Dari kisah tersebut jelas sebuah keanehan yang tidak dapat diterima dengan nalar bahwa seorang calon Nabi tidak tahu kalau dirinya akan mendapat wahyu sehingga harus diyakinkan oleh tokoh Nasrani. Betulkah kisah ini? Dari riwayat tersebut tampaknya ada sebuah pesan yang menyelusup bahwa Islam dan nabinya, Muhammad saw, ditemukan melalui ajaran Kristen. Padahal, kalau melihat rentang masa diangkatnya Nabi Isa as ke langit hingga munculnya Muhammad saw selaku Nabi terakhir sangat jauh.

Prof.Dr.’Adil Thaha Yunus dalam kitab Hayah Al-Anbiya: Baina Haqa’iq At-Tarikh wa Al-Mukhtasyafat Al-Atsariyyah Al-Jadidah (Kairo-Mesir:Maktabah Quran, 1990) menyebutkan bahwa jarak antara kelahiran Nabi Isa as dan kelahiran Nabi Muhammad Saw adalah 571 tahun. Mungkinkah selama empat abad lamanya ajaran Nabi Isa as masih murni? Kalau selama hidup Nabi Isa as saja masih terjadi penyimpangan ajaran Allah, apalagi ketika sesudah wafatnya pasti sudah jauh dari benar. Dengan demikian, riwayat tersebut perlu dikaji kembali secara metodologi sejarah. Selama belum terbukti validitas sumbernya, wajib untuk tidak dipercaya.
********
> _TUGAS TERTULIS_
Jawablah pertanyaan berikut berdasarkan kutipan yang diberikan.
1. Menurut kisah yang dibahas, oleh siapa calon Nabi harus diyakinkan bahwa dirinya akan mendapat wahyu?
2. Berapa tahun jarak antara kelahiran Nabi Isa as dan kelahiran Nabi Muhammad saw menurut kitab karya Prof.Dr.'Adil Thaha Yunus?
3. Apa yang wajib dilakukan terhadap riwayat tersebut selama validitas sumbernya belum terbukti?
********
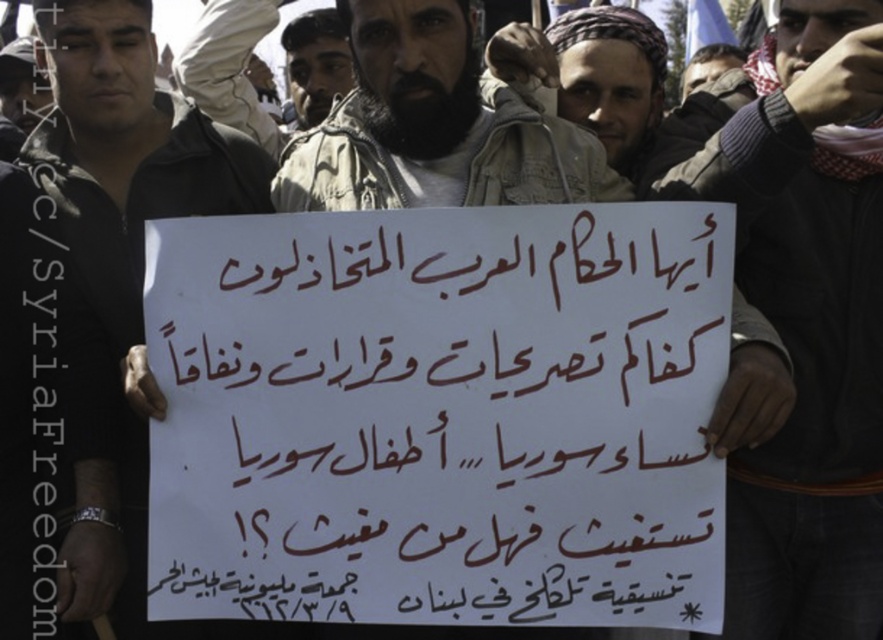
Who is higher up, dark gray sweater at center or white paper sign at center?

white paper sign at center is higher up.

Is dark gray sweater at center below white paper sign at center?

Correct, dark gray sweater at center is located below white paper sign at center.

Is point (819, 372) in front of point (40, 163)?

Yes, point (819, 372) is closer to viewer.

Where is `dark gray sweater at center`? This screenshot has height=640, width=883. dark gray sweater at center is located at coordinates (801, 312).

Does dark gray sweater at center appear on the right side of beige textured jacket at center?

Correct, you'll find dark gray sweater at center to the right of beige textured jacket at center.

Is dark gray sweater at center wider than beige textured jacket at center?

In fact, dark gray sweater at center might be narrower than beige textured jacket at center.

This screenshot has height=640, width=883. In order to click on dark gray sweater at center in this screenshot , I will do `click(801, 312)`.

This screenshot has height=640, width=883. I want to click on dark gray sweater at center, so click(x=801, y=312).

Is white paper sign at center positioned at the back of bearded man at center?

No.

Which of these two, white paper sign at center or bearded man at center, stands taller?

white paper sign at center is taller.

Is point (137, 164) positioned before point (235, 104)?

Yes, point (137, 164) is closer to viewer.

Locate an element on the screen. The image size is (883, 640). white paper sign at center is located at coordinates (126, 154).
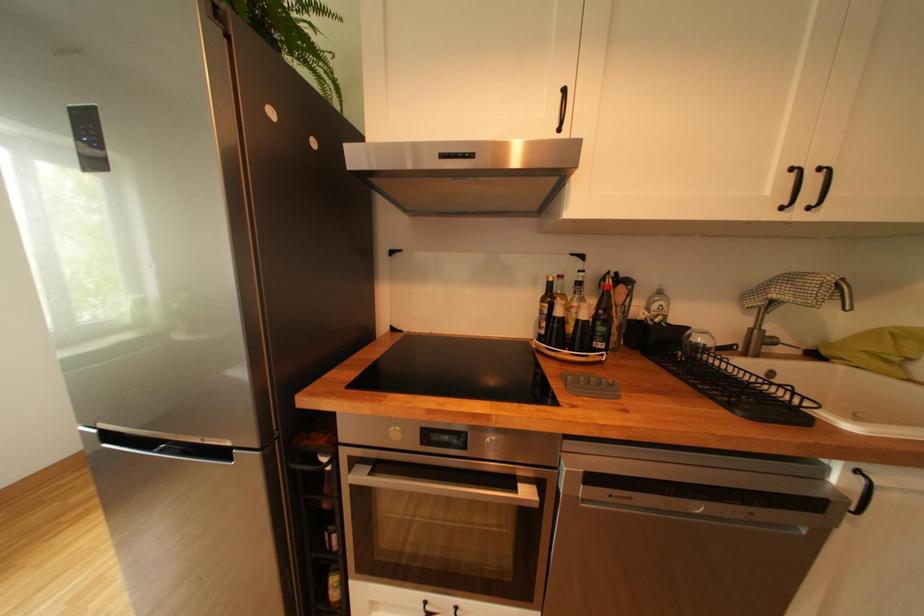
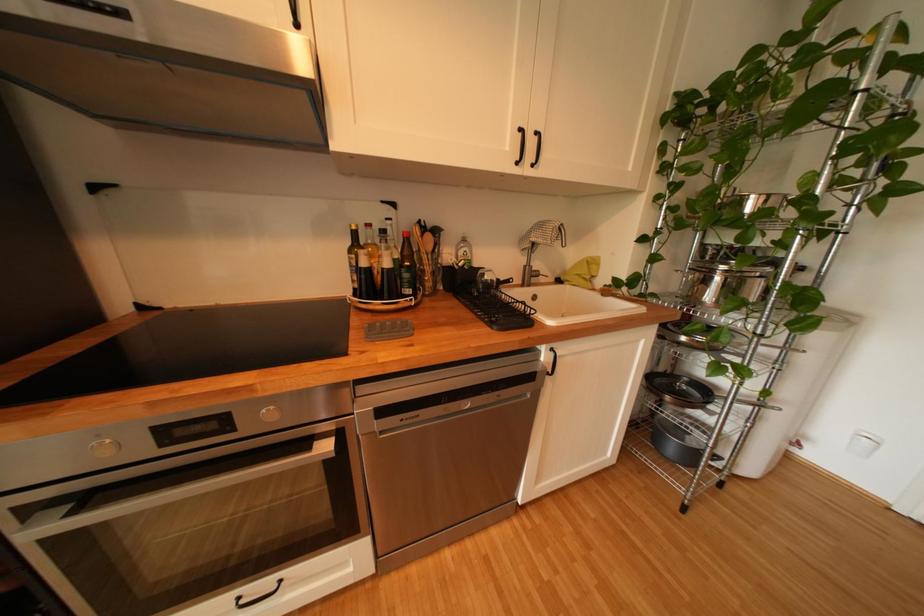
Question: The camera is either moving clockwise (left) or counter-clockwise (right) around the object. The first image is from the beginning of the video and the second image is from the end. Is the camera moving left or right when shooting the video?

Choices:
 (A) Left
 (B) Right

Answer: (A)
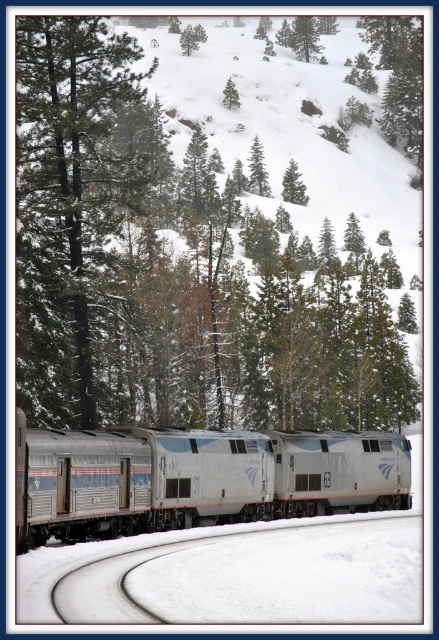
Question: Can you confirm if smooth dark green tree at left is positioned below silver metallic train at center?

Choices:
 (A) no
 (B) yes

Answer: (A)

Question: Based on their relative distances, which object is farther from the green matte tree at upper center?

Choices:
 (A) smooth dark green tree at left
 (B) silver metallic train at center

Answer: (B)

Question: Does green matte tree at center appear on the left side of smooth dark green tree at left?

Choices:
 (A) no
 (B) yes

Answer: (A)

Question: Does silver metallic train at center appear over green matte tree at upper center?

Choices:
 (A) no
 (B) yes

Answer: (A)

Question: Which object appears farthest from the camera in this image?

Choices:
 (A) silver metallic train at center
 (B) green matte tree at upper center
 (C) green matte tree at center
 (D) smooth dark green tree at left

Answer: (B)

Question: Which of the following is the closest to the observer?

Choices:
 (A) silver metallic train at center
 (B) green matte tree at center
 (C) green matte tree at upper center

Answer: (A)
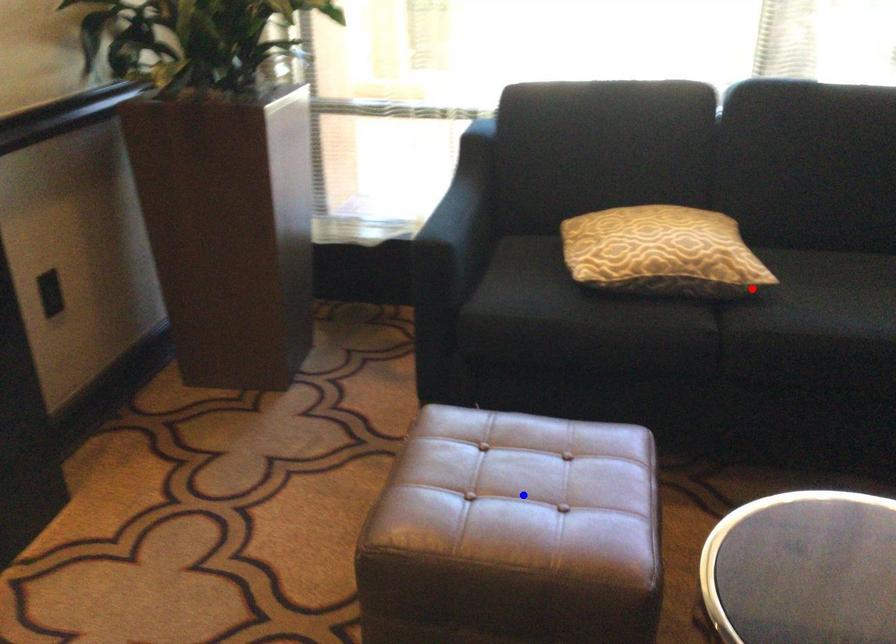
Question: In the image, two points are highlighted. Which point is nearer to the camera? Reply with the corresponding letter.

Choices:
 (A) blue point
 (B) red point

Answer: (A)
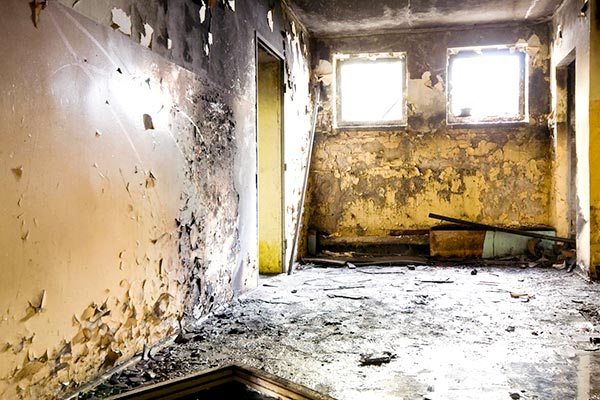
The image size is (600, 400). In order to click on ceiling in this screenshot , I will do `click(361, 14)`.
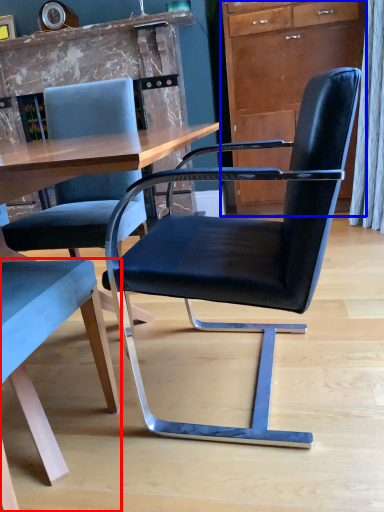
Question: Which object appears closest to the camera in this image, chair (highlighted by a red box) or cabinetry (highlighted by a blue box)?

Choices:
 (A) chair
 (B) cabinetry

Answer: (A)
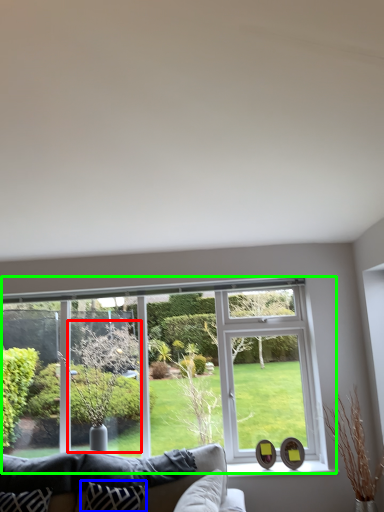
Question: Which object is the closest to the tree (highlighted by a red box)? Choose among these: pillow (highlighted by a blue box) or window (highlighted by a green box).

Choices:
 (A) pillow
 (B) window

Answer: (B)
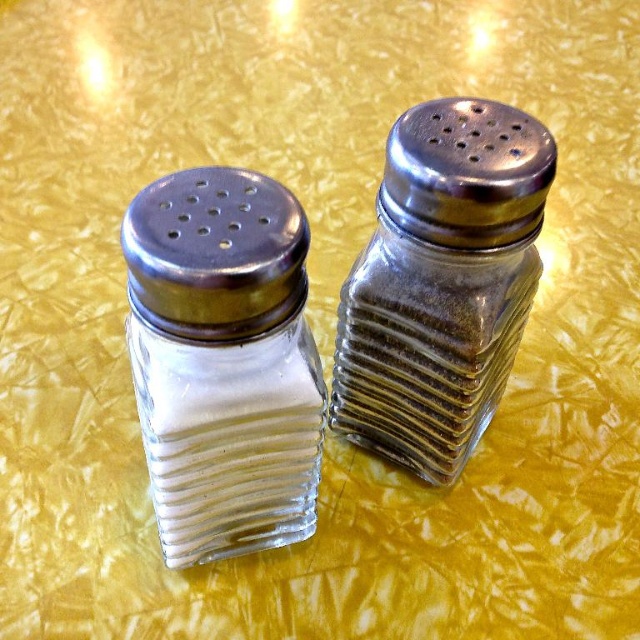
Question: Is clear glass salt shaker at left to the left of clear glass pepper shaker at right from the viewer's perspective?

Choices:
 (A) no
 (B) yes

Answer: (B)

Question: Among these points, which one is nearest to the camera?

Choices:
 (A) (220, 208)
 (B) (504, 369)

Answer: (A)

Question: Which object is farther from the camera taking this photo?

Choices:
 (A) clear glass pepper shaker at right
 (B) clear glass salt shaker at left

Answer: (A)

Question: Can you confirm if clear glass salt shaker at left is thinner than clear glass pepper shaker at right?

Choices:
 (A) no
 (B) yes

Answer: (B)

Question: Is clear glass salt shaker at left further to the viewer compared to clear glass pepper shaker at right?

Choices:
 (A) yes
 (B) no

Answer: (B)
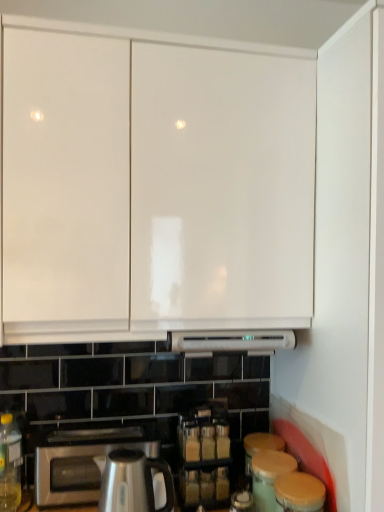
Question: Is the surface of white glossy cabinet at upper center in direct contact with satin silver kettle at lower center?

Choices:
 (A) no
 (B) yes

Answer: (A)

Question: Is white glossy cabinet at upper center aimed at satin silver kettle at lower center?

Choices:
 (A) no
 (B) yes

Answer: (A)

Question: Can satin silver kettle at lower center be found inside white glossy cabinet at upper center?

Choices:
 (A) no
 (B) yes

Answer: (A)

Question: Is white glossy cabinet at upper center to the right of satin silver kettle at lower center from the viewer's perspective?

Choices:
 (A) yes
 (B) no

Answer: (A)

Question: Would you say white glossy cabinet at upper center is a long distance from satin silver kettle at lower center?

Choices:
 (A) yes
 (B) no

Answer: (B)

Question: Does point pos(140,474) appear closer or farther from the camera than point pos(57,480)?

Choices:
 (A) farther
 (B) closer

Answer: (B)

Question: In the image, is satin silver kettle at lower center on the left side or the right side of satin silver toaster at lower left?

Choices:
 (A) right
 (B) left

Answer: (A)

Question: Considering the positions of satin silver kettle at lower center and satin silver toaster at lower left in the image, is satin silver kettle at lower center bigger or smaller than satin silver toaster at lower left?

Choices:
 (A) small
 (B) big

Answer: (A)

Question: Looking at their shapes, would you say satin silver kettle at lower center is wider or thinner than satin silver toaster at lower left?

Choices:
 (A) thin
 (B) wide

Answer: (A)

Question: Choose the correct answer: Is satin silver toaster at lower left inside satin silver kettle at lower center or outside it?

Choices:
 (A) inside
 (B) outside

Answer: (B)

Question: Would you say satin silver toaster at lower left is to the left or to the right of satin silver kettle at lower center in the picture?

Choices:
 (A) right
 (B) left

Answer: (B)

Question: From their relative heights in the image, would you say satin silver toaster at lower left is taller or shorter than satin silver kettle at lower center?

Choices:
 (A) short
 (B) tall

Answer: (A)

Question: From a real-world perspective, is satin silver toaster at lower left physically located above or below satin silver kettle at lower center?

Choices:
 (A) below
 (B) above

Answer: (A)

Question: Considering the positions of translucent yellow bottle at lower left and white glossy cabinet at upper center in the image, is translucent yellow bottle at lower left taller or shorter than white glossy cabinet at upper center?

Choices:
 (A) tall
 (B) short

Answer: (B)

Question: Is point (16, 455) positioned closer to the camera than point (173, 295)?

Choices:
 (A) farther
 (B) closer

Answer: (A)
********
> _JAWABAN TERTULIS_
1. Calon Nabi harus diyakinkan oleh tokoh Nasrani.
2. Jaraknya adalah 571 tahun.
3. Riwayat tersebut wajib untuk tidak dipercaya.